Overview

We offer a diverse program of festival quality shows for a broad range of tastes and budgets throughout the year. As well as our own festivals, we make sure the festival continues with a year packed full of music, dance, theatre and exhibitions. 

Our Mission
Adelaide Festival Centre aims to;

    • Be the South Australian arts hub and a leading Arts Centre in the Asia Pacific region. 
    • Reinvent and comprehensively upgrade Adelaide Festival Centre and successfully integrate the Festival Centre  within the Riverside Precinct Development 
    • Sustain and develop our program led ethos to deliver great work in all our venues. 
    • Consolidate and increase ticketed attendances and visitation and sustain them. 
    • Ensure high quality customer experience across all aspects of Adelaide Festival Centre operations. 
    • Implement a more sustainable, responsive financial model to underpin the overall objectives of Adelaide Festival Centre. 

 

Our History
In the 1960s, the Adelaide Festival of the Arts started to outgrow the city's existing venues. Liberal Premier Steele Hall saw the sloping banks of the River Torrens as a natural choice for the home of the Adelaide Festival of the Arts and the cultural heart of the city. During this time, the State Government changed but the drive for a new Centre continued with fervour. 
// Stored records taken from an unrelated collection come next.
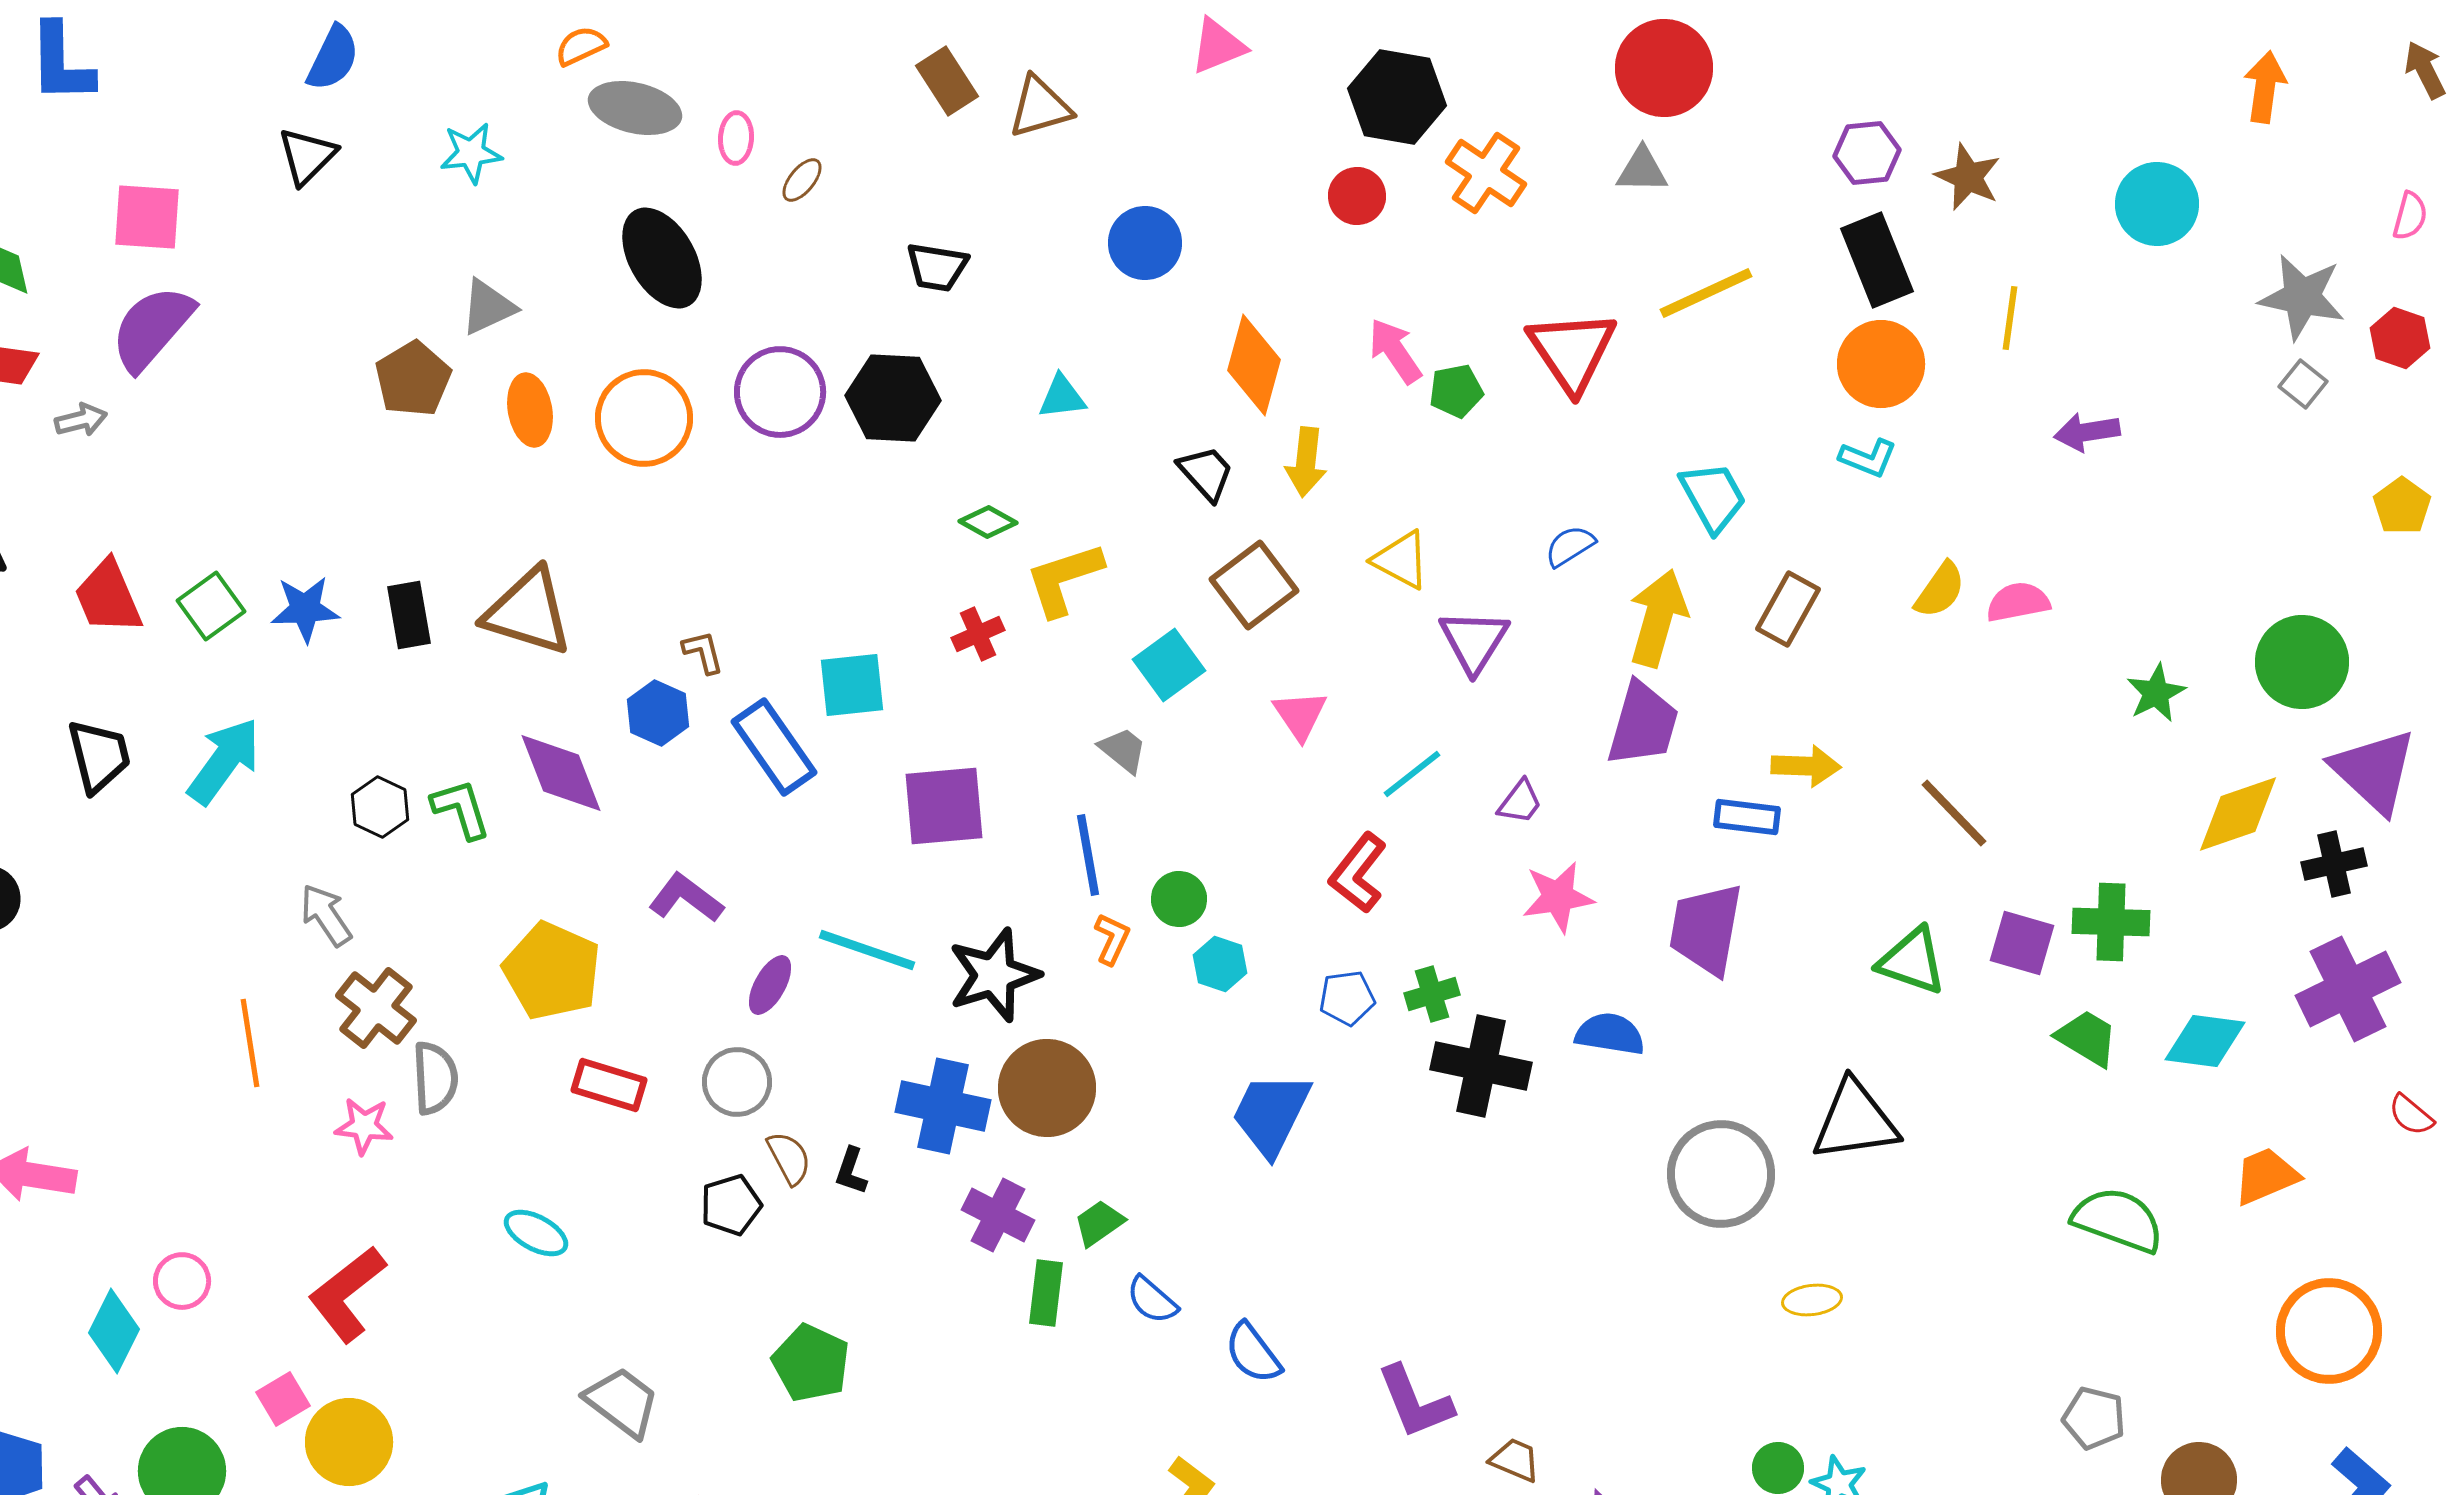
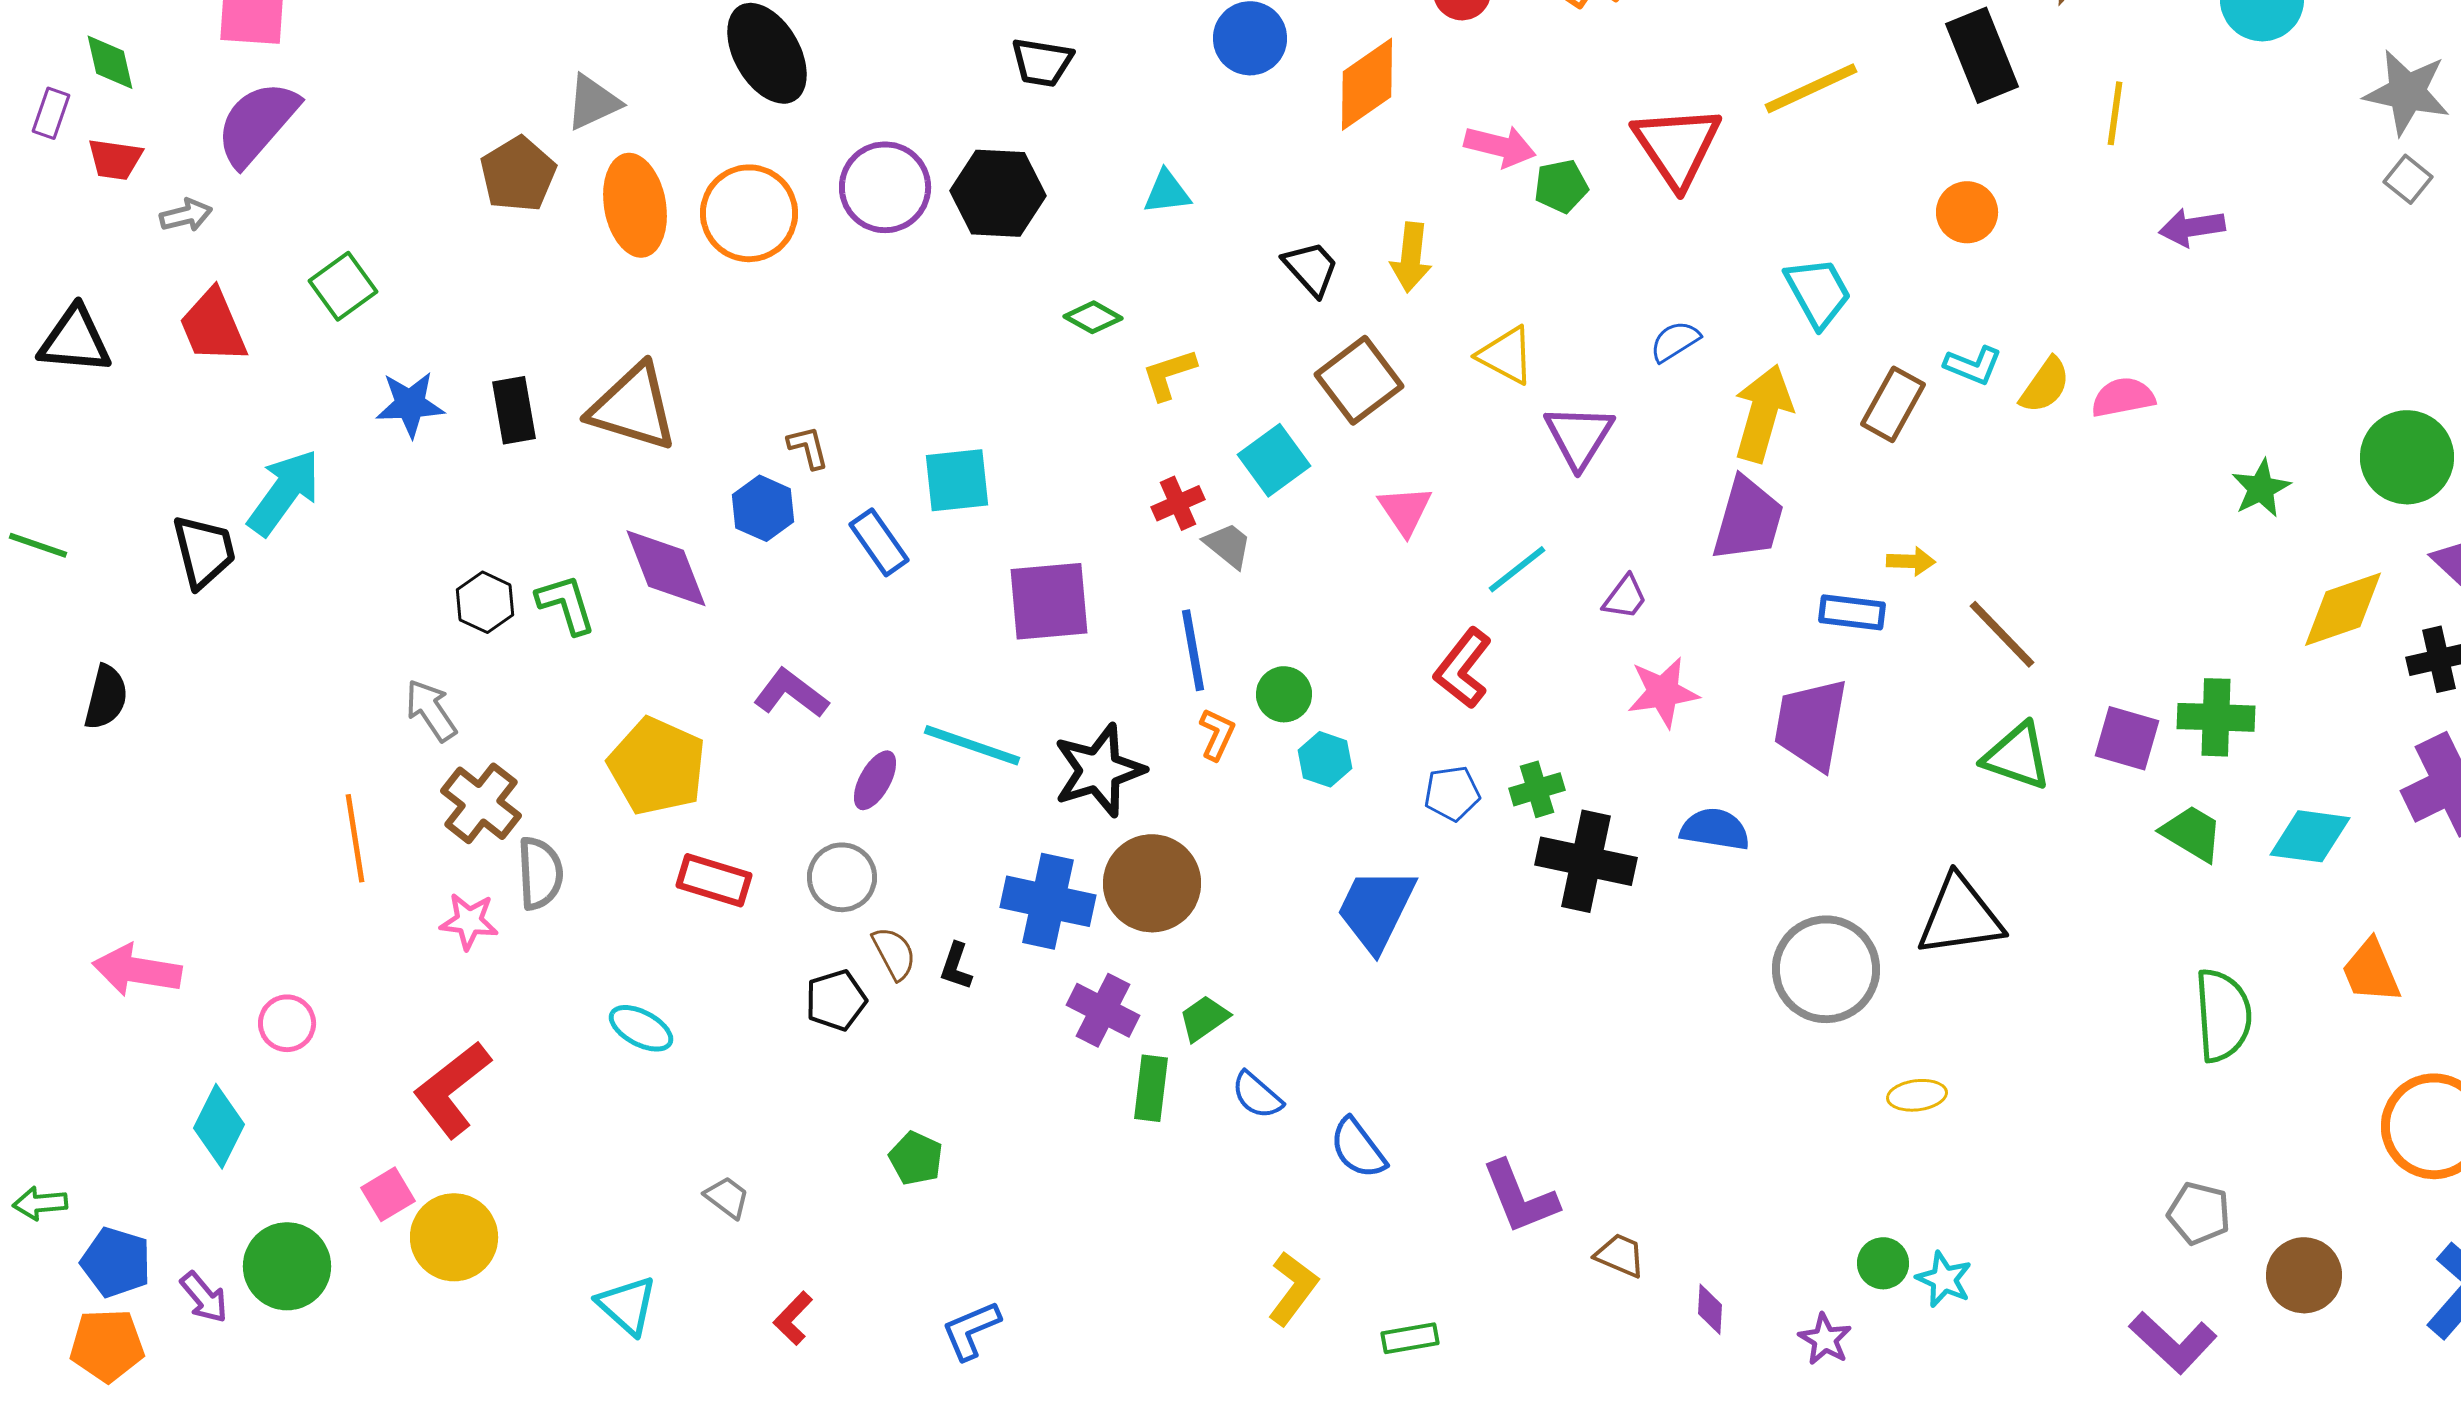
pink arrow: (1395, 351) -> (1500, 146), turned 138
orange circle: (1881, 364) -> (1967, 212), moved, size x0.7
orange diamond: (1254, 365) -> (1367, 84), moved, turned 40
orange ellipse: (530, 410) -> (635, 205), size x1.4
cyan L-shape: (1868, 458) -> (1973, 365), moved
yellow L-shape: (1064, 579) -> (1169, 374), size x0.7
red trapezoid: (108, 597) -> (213, 326), moved
green square: (211, 606) -> (343, 286), moved
red cross: (978, 634) -> (1178, 503), moved
blue rectangle: (774, 747) -> (879, 542), size x0.7
cyan arrow: (224, 761) -> (284, 492), moved
yellow arrow: (1806, 766) -> (1911, 561), size x0.7
brown line: (1954, 813) -> (2002, 634), moved
orange trapezoid: (2266, 1176) -> (2371, 971), turned -90
green semicircle: (2118, 1220) -> (2223, 1015), turned 66
pink circle: (182, 1281) -> (287, 1023), moved
green pentagon: (811, 1363) -> (916, 1158), size x0.7
gray trapezoid: (622, 1402) -> (727, 1197), size x0.6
The Lord Mayor of Adelaide, Robert Porter, supported by Labor Premier and arts advocate Don Dunstan, launched a public appeal to raise funds to build a Festival Hall and put Adelaide, along with its fledgling festival, on the global arts map. Most of Adelaide shared this vision and the appeal raised its target within a week. It was soon over-subscribed and the surplus was set aside to create a world-class collection of artworks to grace the new State icon. 

Australia's first multi-purpose arts centre was designed from the inside out by architect John Morphett. Work began in Elder Park in 1970 and on 2 June 1973 the Festival Theatre opened. Prime Minister, Gough Whitlam, officially opened the venue at a gala performance of Act Two, Scene 1 of Beethoven’s opera Fidelio and Beethoven’s Choral Symphony.  
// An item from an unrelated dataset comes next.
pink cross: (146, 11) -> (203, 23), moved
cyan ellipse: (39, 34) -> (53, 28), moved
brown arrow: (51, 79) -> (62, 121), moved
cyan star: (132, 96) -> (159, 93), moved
The Playhouse, Space Theatre and Amphitheatre soon followed and Australia's first multi-functional performing arts complex was complete. The flourishing Festival Centre became a role model for many other performance venues as they strove to emulate its functionality and versatility. Since then it has become a place that South Australians regard with pride and a strong sense of ownership. 40 years later, it still maintains its status as a national arts icon.

As well as managing the theatres and surrounding areas of the complex, the Festival Centre is one of Australia's most active arts centres and presents a wide range of arts activities and performances for the community.

The first-class facilities, dynamic and progressive programming, and range of exciting events have ensured that Adelaide Festival Centre has emphatically placed itself as the heart of the arts. 

Our Funding
Adelaide Festival Centre Trust was created by an Act of Parliament. Adelaide Festival Centre is a statutory authority under the Adelaide Festival Centre Trust Act 1971 responsible for encouraging and facilitating artistic, cultural and performing arts activities, as well as maintaining and improving the building and facilities of the Festival Centre complex. 

Adelaide Festival Centre funds over 60% of its operating costs through earned revenue including box office, catering, ticketing (through Adelaide Festival Centre’s BASS), venue hire, meetings and conference business as well as scenery building and engineering workshops. The State Government of South Australia contributes approx 40% of the Festival Centre’s revenue.